### Work order
The required result is a copy of each line below in which "élèves" appears.

### Dataset extract
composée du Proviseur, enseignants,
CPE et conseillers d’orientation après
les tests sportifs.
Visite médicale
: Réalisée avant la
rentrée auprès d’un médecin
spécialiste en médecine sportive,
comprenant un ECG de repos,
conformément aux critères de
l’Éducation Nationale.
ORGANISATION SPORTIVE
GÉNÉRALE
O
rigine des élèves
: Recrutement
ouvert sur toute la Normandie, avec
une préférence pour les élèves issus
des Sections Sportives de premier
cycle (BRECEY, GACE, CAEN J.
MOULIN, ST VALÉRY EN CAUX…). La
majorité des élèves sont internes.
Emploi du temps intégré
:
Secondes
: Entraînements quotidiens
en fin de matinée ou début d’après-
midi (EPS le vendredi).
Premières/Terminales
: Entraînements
---
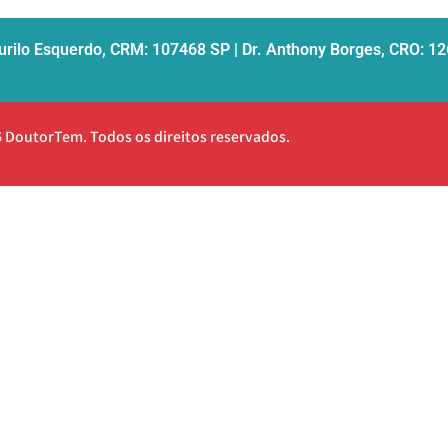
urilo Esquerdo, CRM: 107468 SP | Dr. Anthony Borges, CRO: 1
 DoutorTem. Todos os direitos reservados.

### Reply to the task
rigine des élèves
une préférence pour les élèves issus
majorité des élèves sont internes.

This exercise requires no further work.